Intisari-Online.com – Untuk masa sekarang, kesenian gandrung Banyuwangi tak bisa dilepaskan dari sosok penari bernama Supinah.
Budayawan Hasnan Singodimayan, yang pernah terinspirasi tokoh ini untuk menulis novel – kemudian dilayarkacakan TPI dengan judul Jejak Sinden (1995) – menuturkan kehidupannya disertai gambaran latar masyarakat Using, serta pernik-pernik pergandrungannya.
Menyebut nama Desa Olihsari (ada yang menuliskannya Olehsari atau Ulihsari), Kecamatan Glagah, Kabupaten Banyuwangi, Jawa Timur, kita hams teringat pada nama asalnya, "Ulih-ulihan", yang berarti "Harus diperoleh".

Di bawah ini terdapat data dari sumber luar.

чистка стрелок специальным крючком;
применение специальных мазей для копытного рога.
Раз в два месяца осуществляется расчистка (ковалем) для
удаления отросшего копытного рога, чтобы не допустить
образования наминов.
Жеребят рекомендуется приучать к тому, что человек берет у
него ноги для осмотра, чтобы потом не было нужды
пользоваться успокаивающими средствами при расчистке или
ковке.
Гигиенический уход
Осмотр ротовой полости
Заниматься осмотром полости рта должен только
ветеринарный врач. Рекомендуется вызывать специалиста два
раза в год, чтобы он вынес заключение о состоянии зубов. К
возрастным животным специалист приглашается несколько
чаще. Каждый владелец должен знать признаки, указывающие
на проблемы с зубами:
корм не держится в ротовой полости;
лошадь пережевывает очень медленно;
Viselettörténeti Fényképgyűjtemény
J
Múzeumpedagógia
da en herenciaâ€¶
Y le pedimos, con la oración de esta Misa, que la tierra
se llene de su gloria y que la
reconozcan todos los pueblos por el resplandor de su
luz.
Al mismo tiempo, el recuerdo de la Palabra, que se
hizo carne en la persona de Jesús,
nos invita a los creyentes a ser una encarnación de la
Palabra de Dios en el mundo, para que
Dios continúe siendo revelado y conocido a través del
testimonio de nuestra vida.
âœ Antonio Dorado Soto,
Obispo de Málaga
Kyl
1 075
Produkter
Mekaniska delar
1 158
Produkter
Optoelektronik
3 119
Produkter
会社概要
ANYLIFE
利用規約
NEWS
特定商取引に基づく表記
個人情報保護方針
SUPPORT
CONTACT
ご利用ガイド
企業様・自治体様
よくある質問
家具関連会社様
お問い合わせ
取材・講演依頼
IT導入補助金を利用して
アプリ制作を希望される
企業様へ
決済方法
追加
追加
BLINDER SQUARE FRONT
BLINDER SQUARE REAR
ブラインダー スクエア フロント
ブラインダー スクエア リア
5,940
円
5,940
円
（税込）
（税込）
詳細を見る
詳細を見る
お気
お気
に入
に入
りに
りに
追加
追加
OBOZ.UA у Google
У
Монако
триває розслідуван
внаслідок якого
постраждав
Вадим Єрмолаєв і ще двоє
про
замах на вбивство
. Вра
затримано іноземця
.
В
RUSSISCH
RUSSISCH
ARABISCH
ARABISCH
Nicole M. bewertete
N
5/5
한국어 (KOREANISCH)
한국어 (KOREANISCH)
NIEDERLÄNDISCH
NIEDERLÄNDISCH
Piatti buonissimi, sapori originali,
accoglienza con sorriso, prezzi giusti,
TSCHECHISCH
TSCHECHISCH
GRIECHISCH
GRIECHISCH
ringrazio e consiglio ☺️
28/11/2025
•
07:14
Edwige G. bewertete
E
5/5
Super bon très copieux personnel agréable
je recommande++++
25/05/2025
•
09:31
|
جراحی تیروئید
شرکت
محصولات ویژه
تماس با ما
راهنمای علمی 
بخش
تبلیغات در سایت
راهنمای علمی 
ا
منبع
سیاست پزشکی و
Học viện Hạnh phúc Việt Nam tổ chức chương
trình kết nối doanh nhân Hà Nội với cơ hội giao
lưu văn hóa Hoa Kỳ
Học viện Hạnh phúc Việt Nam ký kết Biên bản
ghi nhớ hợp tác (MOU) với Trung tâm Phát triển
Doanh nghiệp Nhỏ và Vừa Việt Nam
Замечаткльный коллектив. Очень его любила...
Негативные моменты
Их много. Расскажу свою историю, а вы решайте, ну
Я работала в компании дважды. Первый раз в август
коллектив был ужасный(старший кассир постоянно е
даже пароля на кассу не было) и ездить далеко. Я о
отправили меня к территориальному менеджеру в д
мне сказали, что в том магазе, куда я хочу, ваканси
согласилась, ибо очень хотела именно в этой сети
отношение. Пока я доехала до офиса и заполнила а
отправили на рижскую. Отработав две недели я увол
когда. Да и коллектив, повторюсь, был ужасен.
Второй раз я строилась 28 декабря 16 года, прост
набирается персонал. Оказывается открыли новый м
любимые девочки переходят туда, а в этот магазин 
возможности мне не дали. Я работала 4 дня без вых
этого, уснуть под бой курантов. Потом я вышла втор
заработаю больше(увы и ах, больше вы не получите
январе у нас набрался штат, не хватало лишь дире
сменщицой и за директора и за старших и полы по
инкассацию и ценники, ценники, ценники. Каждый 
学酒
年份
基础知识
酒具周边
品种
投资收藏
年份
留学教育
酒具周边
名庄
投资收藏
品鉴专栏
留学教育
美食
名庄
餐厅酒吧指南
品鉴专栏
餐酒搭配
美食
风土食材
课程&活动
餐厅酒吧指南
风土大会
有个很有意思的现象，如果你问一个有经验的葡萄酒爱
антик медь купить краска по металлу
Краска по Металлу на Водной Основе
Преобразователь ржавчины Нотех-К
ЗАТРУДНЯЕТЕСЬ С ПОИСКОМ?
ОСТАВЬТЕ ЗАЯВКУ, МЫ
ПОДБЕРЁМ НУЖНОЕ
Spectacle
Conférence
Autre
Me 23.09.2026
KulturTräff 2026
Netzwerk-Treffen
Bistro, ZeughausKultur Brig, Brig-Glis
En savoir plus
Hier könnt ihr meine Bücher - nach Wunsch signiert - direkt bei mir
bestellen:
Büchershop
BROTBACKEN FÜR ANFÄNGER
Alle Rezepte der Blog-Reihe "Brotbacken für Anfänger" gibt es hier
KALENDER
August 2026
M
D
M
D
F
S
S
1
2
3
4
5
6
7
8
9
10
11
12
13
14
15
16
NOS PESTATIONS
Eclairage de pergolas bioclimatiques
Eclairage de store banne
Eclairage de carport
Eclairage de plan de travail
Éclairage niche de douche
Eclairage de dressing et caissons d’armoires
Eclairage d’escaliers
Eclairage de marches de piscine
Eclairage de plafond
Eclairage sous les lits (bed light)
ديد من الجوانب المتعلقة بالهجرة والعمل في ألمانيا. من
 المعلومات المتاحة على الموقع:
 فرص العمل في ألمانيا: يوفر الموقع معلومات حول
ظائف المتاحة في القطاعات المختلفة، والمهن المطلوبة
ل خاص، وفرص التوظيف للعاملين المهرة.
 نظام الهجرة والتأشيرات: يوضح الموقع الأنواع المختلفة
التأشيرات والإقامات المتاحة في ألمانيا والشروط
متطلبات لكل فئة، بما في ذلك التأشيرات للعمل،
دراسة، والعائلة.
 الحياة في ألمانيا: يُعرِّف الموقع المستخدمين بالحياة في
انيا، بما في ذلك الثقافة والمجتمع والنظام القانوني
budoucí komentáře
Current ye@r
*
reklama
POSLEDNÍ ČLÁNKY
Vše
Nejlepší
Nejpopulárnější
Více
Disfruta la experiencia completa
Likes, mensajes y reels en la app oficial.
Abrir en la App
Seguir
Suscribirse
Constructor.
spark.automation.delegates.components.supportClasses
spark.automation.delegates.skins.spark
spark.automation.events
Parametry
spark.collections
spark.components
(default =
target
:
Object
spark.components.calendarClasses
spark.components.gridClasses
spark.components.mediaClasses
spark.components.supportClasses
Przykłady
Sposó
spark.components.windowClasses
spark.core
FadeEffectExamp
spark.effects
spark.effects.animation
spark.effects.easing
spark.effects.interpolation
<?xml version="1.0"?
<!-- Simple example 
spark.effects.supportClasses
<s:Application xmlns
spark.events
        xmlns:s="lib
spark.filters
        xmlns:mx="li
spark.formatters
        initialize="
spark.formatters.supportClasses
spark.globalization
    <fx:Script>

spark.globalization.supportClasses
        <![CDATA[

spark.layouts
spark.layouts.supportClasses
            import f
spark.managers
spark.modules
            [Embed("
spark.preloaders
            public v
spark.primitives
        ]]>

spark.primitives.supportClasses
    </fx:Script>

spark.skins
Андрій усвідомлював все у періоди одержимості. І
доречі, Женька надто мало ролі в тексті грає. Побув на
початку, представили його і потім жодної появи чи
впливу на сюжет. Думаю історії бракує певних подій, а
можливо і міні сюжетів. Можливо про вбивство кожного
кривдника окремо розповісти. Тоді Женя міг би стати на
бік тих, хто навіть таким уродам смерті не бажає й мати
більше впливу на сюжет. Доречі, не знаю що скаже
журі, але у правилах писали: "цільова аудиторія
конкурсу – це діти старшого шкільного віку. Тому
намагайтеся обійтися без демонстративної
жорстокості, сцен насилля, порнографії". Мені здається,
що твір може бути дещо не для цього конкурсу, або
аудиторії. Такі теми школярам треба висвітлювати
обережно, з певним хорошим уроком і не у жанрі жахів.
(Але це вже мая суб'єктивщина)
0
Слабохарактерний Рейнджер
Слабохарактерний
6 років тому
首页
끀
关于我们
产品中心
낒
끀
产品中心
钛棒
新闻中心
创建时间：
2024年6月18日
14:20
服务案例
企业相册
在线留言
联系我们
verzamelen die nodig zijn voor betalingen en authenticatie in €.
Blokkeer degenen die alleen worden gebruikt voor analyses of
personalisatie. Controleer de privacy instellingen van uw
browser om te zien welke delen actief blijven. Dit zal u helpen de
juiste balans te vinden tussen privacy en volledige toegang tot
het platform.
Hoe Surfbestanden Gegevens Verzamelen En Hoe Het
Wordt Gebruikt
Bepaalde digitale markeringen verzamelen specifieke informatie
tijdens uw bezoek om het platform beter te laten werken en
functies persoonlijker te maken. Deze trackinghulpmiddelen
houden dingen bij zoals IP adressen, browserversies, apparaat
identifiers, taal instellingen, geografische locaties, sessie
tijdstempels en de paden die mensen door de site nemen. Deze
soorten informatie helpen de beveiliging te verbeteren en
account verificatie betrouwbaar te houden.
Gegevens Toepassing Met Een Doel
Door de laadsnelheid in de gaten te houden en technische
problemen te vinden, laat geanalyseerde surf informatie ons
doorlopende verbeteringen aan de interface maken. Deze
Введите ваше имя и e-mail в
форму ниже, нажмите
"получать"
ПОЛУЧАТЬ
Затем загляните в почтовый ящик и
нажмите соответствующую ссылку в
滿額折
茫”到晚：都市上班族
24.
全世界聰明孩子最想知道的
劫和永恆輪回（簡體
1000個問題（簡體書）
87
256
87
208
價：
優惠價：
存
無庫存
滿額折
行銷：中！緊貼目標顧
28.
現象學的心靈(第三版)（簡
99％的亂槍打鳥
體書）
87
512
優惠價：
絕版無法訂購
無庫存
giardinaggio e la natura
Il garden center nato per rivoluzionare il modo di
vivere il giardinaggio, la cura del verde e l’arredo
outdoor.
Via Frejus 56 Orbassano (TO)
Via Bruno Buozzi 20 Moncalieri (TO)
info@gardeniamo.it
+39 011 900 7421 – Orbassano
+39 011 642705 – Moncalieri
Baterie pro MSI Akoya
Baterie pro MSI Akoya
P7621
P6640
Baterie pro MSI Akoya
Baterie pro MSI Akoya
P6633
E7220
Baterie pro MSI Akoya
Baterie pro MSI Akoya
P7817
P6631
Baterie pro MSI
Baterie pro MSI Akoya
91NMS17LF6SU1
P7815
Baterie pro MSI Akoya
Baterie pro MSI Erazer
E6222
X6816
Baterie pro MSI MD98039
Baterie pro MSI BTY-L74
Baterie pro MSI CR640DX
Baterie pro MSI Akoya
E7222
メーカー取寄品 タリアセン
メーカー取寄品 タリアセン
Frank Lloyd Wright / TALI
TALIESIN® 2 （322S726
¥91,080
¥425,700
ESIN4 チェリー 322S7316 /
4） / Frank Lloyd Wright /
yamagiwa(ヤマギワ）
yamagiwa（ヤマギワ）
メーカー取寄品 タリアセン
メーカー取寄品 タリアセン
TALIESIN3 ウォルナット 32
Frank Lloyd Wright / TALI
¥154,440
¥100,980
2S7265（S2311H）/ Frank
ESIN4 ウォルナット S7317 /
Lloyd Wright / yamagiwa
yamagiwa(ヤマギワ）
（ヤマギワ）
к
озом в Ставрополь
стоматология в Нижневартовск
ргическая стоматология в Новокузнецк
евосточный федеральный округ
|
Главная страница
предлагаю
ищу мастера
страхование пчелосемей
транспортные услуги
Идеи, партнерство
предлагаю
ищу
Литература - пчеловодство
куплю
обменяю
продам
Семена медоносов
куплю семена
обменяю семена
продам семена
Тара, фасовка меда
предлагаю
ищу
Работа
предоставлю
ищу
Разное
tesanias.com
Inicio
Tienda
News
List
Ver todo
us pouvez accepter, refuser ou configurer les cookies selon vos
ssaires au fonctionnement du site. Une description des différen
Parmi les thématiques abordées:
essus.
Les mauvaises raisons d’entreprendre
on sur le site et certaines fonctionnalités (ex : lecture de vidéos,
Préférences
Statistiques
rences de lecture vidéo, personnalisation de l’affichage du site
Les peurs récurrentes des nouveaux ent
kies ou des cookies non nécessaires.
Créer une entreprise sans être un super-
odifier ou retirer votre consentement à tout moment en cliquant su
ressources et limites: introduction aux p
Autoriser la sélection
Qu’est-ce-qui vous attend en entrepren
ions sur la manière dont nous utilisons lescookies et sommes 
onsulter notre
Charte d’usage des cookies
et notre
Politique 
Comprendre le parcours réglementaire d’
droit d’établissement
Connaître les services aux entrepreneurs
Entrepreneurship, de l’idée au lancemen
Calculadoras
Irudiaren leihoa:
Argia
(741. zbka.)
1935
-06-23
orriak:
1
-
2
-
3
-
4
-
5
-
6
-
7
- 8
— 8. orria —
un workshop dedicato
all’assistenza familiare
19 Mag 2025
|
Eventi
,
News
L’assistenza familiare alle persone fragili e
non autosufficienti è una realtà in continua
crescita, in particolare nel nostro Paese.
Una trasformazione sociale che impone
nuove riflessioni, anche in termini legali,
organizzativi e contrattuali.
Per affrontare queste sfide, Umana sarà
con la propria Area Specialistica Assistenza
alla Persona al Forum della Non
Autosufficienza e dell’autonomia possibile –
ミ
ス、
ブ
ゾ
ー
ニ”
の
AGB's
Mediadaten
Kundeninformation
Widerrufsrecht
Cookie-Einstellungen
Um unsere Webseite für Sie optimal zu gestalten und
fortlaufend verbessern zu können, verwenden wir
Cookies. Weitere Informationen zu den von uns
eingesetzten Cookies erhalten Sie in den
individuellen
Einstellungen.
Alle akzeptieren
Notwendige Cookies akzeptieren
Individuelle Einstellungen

Apa yang harus diperoleh dan untuk apa, entahlah, tak seorang pun dapat menjawabnya. Yang pasti, desa berpenduduk 2.156 jiwa, dalam areal yang sangat kecil dibandingkan dengan desa lain di Kecamatan Glagah, itu sebagian besar warganya punya apresiasi yang sangat kental pada seni gandrung- semacam seni tari yang bersumber pada kesenian sakral yang disebut tari seblang.
Seblang, yang berasal dari upacara adat ritual Sanghyang Widari di masa Blambangan, kini hanya terdapat di Olihsari dan Bakungan.
Pun tidak lagi dalam warna aslinya. Kalau semula ada ciri agama Hindu dan dihelat pada hari raya Galungan serta Kuningan, belakangan dialihkan.
Di Olihsari berlangsung setelah hari raya Idul Fitri selama 7 hari, dan di Bakungan semalam suntuk pada hari raya Idul Adha.
Jika seblang masih terasa kesakralannya, gandrung bersifat profan dan lebih populis. Sangat digemari oleh masyarakat karena penuh warna ceria.
Baik dilibati secara spontan ketika ada pergelaran, maupun dipelajari sebagai kecakapan diri.
Di antara banyak penari gandrung, salah satu yang paling dikenal berasal dari Olihsari, Supinah, namanya, berusia 27 tahun, bersuamikan seorang penabuh gendang bernama Sukidi.
Keduanya beriringan menggandrung di banyak tempat, merengkuh pengalaman dan wawasan.
Bukan hanya di Banyuwangi, melainkan sampai tingkat propinsi, nasional, bahkan ke luar negeri.